__WHAT THIS TASK INVOLVES__
Copy out every line of the items below word for word, leaving out the pictures.

-------- MATERIAL SUPPLIED --------

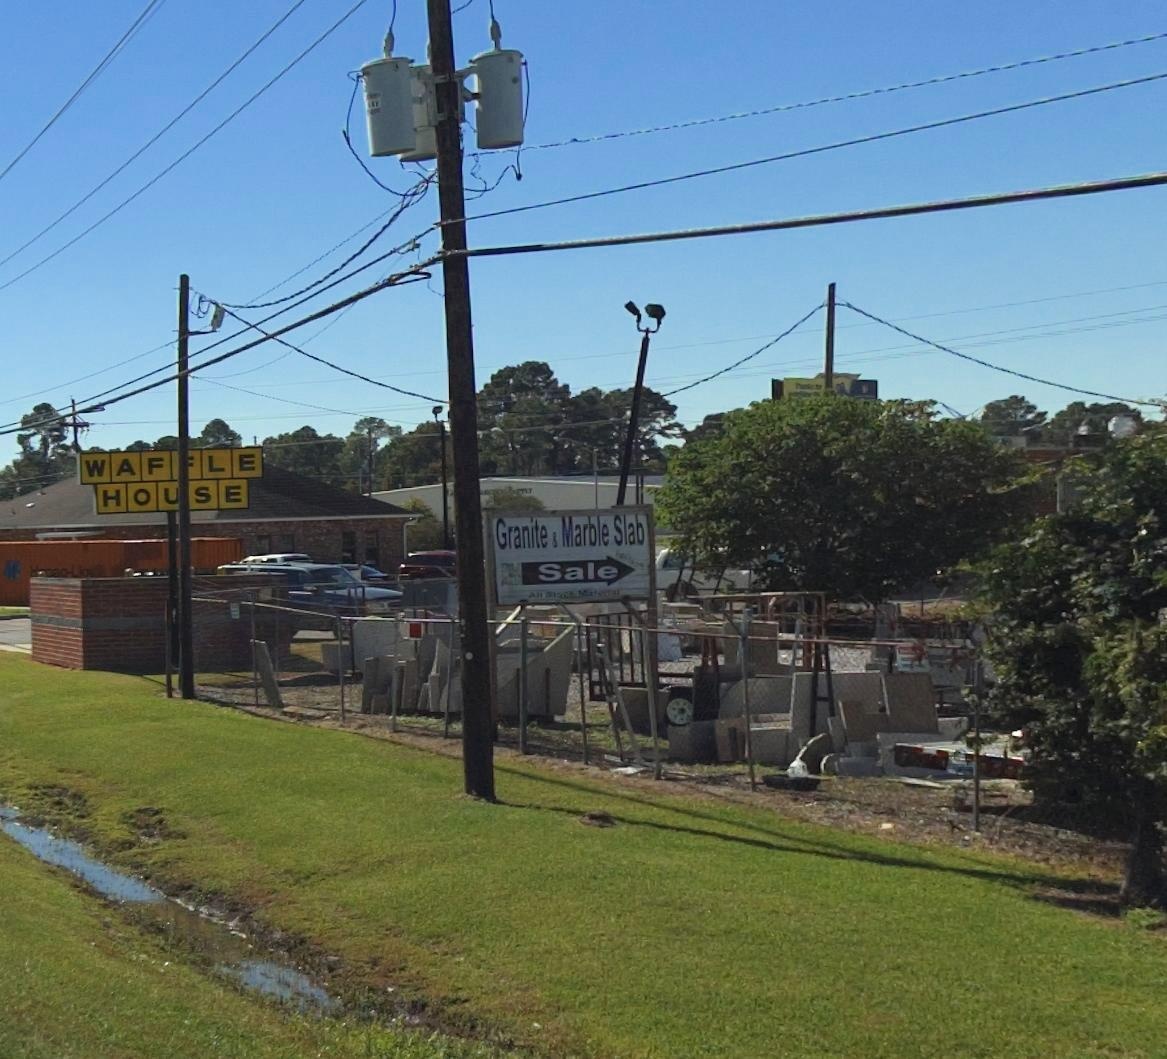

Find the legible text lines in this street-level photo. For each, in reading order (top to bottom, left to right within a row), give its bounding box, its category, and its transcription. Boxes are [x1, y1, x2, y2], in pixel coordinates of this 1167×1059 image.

[81, 451, 260, 480] BusinessName: WAF*LE
[100, 482, 245, 509] BusinessName: HO*SE
[494, 511, 648, 554] BusinessName: Granite & Marble Slab
[70, 563, 85, 579] BusinessName: Ll
[536, 560, 621, 584] None: Sale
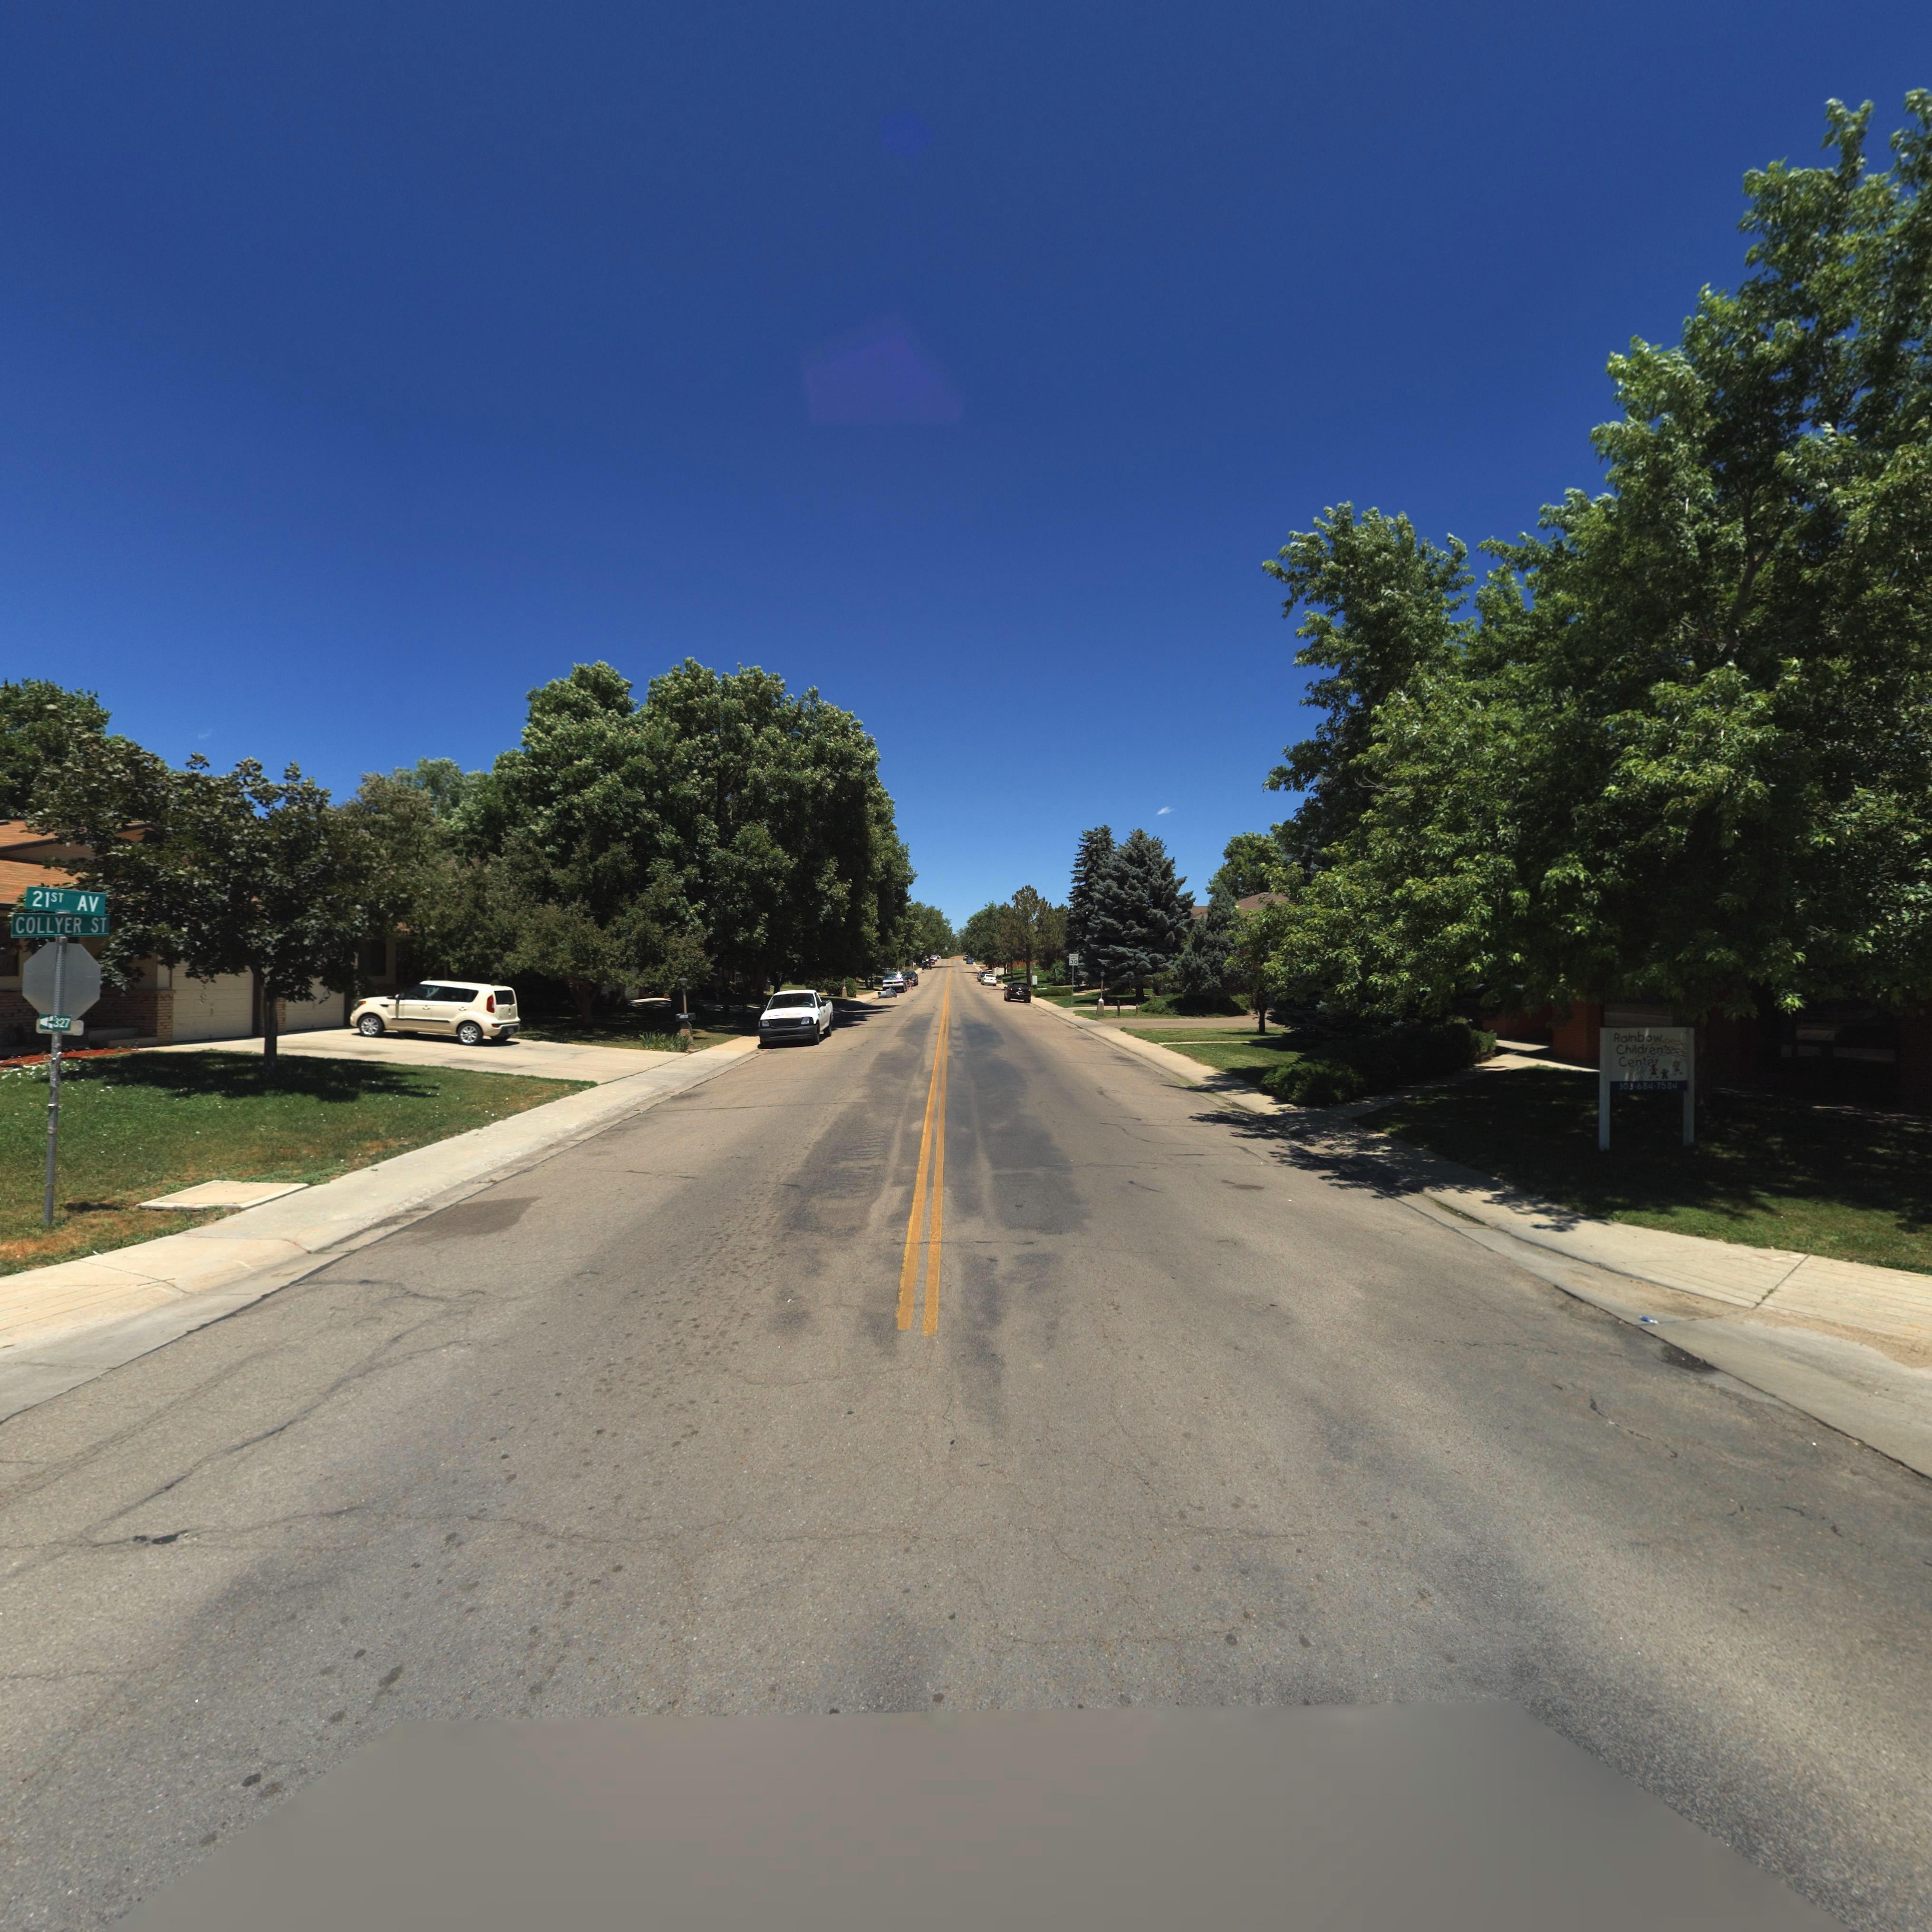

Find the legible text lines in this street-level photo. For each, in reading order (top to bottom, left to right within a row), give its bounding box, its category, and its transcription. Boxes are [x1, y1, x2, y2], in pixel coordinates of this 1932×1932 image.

--------

__EXERCISE SOLUTION__
Find the legible text lines in this street-level photo. For each, in reading order (top to bottom, left to right within a row), give its bounding box, its category, and its transcription. Boxes are [x1, y1, x2, y2], in pixel coordinates of this 1167×1059 image.

[81, 451, 260, 480] BusinessName: WAF*LE
[100, 482, 245, 509] BusinessName: HO*SE
[494, 511, 648, 554] BusinessName: Granite & Marble Slab
[70, 563, 85, 579] BusinessName: Ll
[536, 560, 621, 584] None: Sale

Find the legible text lines in this street-level photo. For each, in reading order (top to bottom, left to right within a row), give its bounding box, its category, and its transcription. Boxes are [x1, y1, x2, y2], in pixel coordinates of this 1932×1932 image.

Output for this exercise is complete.